> [Task directions]: Repeat nothing but the lines below running from the one containing "cytoplasmic/membranous protein positivity" to the one containing "negative for brown". Keep both end lines.

*** Recorded information Section Begins ***

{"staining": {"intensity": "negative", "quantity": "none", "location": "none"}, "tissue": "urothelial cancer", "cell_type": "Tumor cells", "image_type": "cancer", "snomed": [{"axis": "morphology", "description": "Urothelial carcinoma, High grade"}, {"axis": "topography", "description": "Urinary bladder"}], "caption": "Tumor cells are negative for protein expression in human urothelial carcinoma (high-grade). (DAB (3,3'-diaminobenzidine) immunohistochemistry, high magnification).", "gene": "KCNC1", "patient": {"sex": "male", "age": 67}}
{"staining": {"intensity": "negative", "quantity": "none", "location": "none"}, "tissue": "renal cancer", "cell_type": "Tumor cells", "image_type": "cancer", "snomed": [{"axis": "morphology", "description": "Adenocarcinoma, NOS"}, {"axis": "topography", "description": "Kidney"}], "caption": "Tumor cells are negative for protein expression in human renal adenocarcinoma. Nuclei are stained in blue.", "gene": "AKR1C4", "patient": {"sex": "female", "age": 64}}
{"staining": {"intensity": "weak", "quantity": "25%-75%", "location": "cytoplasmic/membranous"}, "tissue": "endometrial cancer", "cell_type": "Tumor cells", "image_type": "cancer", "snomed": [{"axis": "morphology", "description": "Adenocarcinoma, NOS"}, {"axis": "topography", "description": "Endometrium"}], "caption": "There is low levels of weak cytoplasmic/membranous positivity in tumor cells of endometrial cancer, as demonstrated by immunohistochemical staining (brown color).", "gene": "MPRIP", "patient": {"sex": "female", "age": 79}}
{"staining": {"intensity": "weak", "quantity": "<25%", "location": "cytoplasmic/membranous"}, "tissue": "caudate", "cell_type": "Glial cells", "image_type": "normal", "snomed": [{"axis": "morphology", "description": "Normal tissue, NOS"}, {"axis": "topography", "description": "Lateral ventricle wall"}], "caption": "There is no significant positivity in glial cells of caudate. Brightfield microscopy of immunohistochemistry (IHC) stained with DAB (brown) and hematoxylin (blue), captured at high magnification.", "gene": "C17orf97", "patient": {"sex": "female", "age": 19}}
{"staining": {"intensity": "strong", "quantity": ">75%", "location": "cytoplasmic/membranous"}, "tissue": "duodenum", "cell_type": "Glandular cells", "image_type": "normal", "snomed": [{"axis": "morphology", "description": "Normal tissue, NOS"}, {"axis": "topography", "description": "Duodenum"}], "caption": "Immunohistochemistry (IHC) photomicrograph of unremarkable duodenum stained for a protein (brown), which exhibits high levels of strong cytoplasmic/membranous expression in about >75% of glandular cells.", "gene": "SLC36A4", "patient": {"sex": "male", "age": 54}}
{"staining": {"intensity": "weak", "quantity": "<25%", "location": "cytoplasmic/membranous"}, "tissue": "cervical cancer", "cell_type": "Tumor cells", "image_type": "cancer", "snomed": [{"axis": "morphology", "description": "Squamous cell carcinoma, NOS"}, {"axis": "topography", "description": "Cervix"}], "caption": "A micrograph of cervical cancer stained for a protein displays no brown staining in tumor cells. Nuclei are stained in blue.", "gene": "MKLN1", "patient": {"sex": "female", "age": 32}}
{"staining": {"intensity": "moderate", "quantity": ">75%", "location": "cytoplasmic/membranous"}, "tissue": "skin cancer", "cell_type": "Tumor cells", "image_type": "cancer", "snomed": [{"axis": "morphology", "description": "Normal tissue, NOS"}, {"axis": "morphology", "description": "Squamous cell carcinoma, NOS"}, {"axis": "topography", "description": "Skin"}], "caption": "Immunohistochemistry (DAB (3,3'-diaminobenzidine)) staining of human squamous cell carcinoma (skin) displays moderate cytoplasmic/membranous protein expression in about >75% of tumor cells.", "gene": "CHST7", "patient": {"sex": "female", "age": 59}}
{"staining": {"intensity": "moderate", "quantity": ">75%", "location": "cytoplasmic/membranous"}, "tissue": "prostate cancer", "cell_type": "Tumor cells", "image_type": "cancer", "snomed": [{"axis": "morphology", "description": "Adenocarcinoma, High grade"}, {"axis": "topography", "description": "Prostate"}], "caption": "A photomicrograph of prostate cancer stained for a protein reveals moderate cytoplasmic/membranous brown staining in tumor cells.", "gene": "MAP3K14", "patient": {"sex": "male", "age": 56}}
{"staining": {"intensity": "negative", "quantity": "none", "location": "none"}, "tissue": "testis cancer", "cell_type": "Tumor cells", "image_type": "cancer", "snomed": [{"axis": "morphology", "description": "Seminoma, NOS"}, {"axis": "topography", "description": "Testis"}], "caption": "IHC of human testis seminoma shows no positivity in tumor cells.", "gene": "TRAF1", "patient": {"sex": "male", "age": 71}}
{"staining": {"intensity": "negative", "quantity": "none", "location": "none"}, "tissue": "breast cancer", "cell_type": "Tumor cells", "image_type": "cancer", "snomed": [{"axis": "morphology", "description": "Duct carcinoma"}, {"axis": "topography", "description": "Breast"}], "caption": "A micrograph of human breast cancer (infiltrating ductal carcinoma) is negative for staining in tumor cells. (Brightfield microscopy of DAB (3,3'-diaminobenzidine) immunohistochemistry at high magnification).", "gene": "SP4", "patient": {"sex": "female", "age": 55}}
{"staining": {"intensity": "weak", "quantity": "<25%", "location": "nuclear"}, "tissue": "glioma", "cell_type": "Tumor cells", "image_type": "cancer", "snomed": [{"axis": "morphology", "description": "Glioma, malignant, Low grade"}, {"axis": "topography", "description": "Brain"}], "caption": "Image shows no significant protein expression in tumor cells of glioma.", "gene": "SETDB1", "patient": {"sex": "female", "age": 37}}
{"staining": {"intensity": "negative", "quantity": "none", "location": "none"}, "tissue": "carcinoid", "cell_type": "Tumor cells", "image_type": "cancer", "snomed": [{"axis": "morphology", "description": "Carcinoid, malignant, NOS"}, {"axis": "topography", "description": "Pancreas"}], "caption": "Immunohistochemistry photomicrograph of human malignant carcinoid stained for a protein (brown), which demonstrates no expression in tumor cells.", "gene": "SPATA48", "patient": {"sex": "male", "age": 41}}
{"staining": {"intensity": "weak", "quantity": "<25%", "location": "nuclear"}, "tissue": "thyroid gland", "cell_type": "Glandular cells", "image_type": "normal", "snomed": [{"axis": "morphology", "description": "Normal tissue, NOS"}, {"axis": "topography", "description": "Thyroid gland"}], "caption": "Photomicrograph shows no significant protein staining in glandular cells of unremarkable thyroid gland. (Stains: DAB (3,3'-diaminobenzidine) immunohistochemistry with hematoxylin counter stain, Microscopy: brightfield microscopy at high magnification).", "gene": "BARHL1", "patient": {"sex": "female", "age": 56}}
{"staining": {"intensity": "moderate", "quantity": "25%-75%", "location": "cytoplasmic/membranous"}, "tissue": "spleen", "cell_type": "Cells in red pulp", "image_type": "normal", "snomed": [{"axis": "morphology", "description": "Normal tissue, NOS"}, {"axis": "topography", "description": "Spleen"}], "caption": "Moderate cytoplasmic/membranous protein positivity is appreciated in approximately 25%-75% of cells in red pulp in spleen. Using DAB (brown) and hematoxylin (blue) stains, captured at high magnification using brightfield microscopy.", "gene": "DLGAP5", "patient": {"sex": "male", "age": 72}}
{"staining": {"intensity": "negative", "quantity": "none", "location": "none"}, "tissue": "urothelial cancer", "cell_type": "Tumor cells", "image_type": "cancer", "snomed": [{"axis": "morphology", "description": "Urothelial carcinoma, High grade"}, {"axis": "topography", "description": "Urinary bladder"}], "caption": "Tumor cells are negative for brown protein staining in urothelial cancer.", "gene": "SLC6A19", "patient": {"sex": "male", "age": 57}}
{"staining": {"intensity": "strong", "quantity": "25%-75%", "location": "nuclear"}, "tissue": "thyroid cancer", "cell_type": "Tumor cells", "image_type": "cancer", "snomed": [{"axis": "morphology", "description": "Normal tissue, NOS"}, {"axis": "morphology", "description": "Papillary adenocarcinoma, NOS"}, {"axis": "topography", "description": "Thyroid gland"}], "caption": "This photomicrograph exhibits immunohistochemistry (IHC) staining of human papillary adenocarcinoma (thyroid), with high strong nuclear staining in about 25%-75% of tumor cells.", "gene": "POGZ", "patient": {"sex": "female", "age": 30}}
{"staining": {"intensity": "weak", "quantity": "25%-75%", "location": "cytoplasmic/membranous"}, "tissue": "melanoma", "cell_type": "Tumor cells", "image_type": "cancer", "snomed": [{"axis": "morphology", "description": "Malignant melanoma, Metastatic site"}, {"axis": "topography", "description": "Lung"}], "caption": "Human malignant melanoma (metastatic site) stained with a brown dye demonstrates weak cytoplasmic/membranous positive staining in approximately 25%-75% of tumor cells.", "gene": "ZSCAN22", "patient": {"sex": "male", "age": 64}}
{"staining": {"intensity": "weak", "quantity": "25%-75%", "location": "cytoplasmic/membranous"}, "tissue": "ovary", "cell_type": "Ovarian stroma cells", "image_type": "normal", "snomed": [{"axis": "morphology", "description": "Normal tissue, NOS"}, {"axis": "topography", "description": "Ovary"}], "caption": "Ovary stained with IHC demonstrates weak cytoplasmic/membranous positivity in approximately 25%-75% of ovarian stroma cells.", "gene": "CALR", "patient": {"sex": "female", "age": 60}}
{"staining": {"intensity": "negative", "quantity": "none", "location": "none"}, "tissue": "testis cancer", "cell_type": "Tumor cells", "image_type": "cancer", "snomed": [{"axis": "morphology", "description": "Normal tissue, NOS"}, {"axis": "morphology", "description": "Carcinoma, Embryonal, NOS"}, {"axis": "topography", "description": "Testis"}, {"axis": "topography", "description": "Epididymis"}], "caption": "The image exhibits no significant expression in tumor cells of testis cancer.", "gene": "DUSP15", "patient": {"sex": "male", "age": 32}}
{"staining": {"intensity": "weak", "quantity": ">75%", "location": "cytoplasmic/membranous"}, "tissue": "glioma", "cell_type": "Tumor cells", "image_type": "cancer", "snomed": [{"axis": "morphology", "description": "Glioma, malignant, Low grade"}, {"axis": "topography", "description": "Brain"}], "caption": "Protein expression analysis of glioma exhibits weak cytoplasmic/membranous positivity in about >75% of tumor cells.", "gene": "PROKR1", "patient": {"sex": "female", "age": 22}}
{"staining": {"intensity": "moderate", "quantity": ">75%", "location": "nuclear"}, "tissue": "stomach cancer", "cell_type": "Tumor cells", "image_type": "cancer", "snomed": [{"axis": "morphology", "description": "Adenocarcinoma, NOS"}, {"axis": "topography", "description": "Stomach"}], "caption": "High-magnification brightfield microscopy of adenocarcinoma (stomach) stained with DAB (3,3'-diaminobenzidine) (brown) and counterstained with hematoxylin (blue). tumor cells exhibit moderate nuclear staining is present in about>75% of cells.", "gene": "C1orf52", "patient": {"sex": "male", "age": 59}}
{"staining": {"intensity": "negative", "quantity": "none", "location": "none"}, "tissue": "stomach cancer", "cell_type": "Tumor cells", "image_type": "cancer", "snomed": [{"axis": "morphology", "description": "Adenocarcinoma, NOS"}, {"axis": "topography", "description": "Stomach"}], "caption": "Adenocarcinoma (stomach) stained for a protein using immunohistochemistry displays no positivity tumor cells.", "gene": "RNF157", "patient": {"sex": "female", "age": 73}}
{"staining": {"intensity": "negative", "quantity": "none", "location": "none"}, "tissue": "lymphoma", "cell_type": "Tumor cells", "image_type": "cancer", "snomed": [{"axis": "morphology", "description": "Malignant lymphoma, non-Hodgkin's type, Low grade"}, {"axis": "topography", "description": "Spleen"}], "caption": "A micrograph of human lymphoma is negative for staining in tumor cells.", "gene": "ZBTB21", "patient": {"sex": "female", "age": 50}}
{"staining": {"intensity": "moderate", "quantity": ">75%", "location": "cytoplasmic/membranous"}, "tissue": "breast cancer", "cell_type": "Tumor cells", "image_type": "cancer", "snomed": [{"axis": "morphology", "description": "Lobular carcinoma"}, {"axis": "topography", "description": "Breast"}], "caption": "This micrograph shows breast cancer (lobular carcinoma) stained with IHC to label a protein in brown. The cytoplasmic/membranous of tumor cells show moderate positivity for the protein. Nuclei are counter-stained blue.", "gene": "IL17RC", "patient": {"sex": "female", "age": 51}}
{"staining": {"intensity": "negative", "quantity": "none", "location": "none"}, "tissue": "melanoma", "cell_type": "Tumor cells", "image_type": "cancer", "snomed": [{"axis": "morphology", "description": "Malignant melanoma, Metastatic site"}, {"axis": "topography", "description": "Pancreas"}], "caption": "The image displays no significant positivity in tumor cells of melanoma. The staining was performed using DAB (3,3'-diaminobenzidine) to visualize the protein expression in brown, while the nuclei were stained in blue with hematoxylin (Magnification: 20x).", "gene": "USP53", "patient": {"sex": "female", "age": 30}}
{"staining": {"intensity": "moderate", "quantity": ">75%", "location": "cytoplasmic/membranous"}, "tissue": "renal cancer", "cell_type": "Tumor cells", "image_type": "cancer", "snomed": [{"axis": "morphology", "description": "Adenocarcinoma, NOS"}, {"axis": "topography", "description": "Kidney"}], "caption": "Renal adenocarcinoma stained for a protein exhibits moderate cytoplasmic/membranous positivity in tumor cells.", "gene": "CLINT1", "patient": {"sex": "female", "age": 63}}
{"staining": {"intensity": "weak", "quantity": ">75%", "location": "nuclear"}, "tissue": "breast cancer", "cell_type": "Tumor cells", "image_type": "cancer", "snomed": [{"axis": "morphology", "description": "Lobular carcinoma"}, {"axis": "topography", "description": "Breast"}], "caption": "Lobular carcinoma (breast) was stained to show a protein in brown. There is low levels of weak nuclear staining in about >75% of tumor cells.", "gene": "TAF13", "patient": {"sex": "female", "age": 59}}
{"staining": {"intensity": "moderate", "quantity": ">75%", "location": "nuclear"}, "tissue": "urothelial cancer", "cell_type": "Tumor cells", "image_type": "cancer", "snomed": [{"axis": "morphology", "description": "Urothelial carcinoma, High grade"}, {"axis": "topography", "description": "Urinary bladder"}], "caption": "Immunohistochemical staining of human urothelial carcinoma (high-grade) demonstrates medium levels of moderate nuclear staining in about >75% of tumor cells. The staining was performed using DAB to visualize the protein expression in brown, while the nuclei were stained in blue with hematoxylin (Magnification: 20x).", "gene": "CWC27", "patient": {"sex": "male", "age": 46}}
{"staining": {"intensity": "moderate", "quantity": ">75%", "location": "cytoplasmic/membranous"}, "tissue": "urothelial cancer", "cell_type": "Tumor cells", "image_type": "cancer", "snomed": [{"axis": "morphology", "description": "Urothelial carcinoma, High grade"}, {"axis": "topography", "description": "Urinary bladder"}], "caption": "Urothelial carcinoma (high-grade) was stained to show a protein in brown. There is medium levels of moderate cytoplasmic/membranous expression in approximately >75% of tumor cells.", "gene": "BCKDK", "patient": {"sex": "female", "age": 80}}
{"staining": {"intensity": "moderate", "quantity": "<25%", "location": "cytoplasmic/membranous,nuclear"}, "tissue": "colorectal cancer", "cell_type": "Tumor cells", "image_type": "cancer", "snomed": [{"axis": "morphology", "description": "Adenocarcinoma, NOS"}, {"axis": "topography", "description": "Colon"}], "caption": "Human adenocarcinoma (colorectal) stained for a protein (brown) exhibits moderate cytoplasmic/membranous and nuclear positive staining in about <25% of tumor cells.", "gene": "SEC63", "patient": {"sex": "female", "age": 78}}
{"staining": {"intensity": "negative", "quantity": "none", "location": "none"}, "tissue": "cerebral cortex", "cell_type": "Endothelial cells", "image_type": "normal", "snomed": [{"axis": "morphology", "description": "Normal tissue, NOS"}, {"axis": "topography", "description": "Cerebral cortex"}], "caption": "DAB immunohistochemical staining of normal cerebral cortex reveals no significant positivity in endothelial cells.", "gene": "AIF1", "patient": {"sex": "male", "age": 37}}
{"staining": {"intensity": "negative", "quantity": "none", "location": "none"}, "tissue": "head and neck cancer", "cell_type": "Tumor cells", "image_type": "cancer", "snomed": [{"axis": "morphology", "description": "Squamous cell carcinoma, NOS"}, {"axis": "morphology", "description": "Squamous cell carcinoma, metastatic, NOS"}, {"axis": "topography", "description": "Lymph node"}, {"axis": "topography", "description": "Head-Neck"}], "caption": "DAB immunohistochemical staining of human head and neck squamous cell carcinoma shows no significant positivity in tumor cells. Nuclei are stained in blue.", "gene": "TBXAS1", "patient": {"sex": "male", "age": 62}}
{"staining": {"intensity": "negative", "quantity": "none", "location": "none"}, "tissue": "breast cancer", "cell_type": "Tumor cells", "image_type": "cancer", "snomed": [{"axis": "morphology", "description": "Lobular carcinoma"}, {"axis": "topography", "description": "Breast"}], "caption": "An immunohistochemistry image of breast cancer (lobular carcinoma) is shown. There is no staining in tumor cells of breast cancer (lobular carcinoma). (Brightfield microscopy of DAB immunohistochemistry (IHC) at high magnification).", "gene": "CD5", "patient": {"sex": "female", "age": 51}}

*** Recorded information Section Ends ***

> [Task answer]:
{"staining": {"intensity": "moderate", "quantity": "25%-75%", "location": "cytoplasmic/membranous"}, "tissue": "spleen", "cell_type": "Cells in red pulp", "image_type": "normal", "snomed": [{"axis": "morphology", "description": "Normal tissue, NOS"}, {"axis": "topography", "description": "Spleen"}], "caption": "Moderate cytoplasmic/membranous protein positivity is appreciated in approximately 25%-75% of cells in red pulp in spleen. Using DAB (brown) and hematoxylin (blue) stains, captured at high magnification using brightfield microscopy.", "gene": "DLGAP5", "patient": {"sex": "male", "age": 72}}
{"staining": {"intensity": "negative", "quantity": "none", "location": "none"}, "tissue": "urothelial cancer", "cell_type": "Tumor cells", "image_type": "cancer", "snomed": [{"axis": "morphology", "description": "Urothelial carcinoma, High grade"}, {"axis": "topography", "description": "Urinary bladder"}], "caption": "Tumor cells are negative for brown protein staining in urothelial cancer.", "gene": "SLC6A19", "patient": {"sex": "male", "age": 57}}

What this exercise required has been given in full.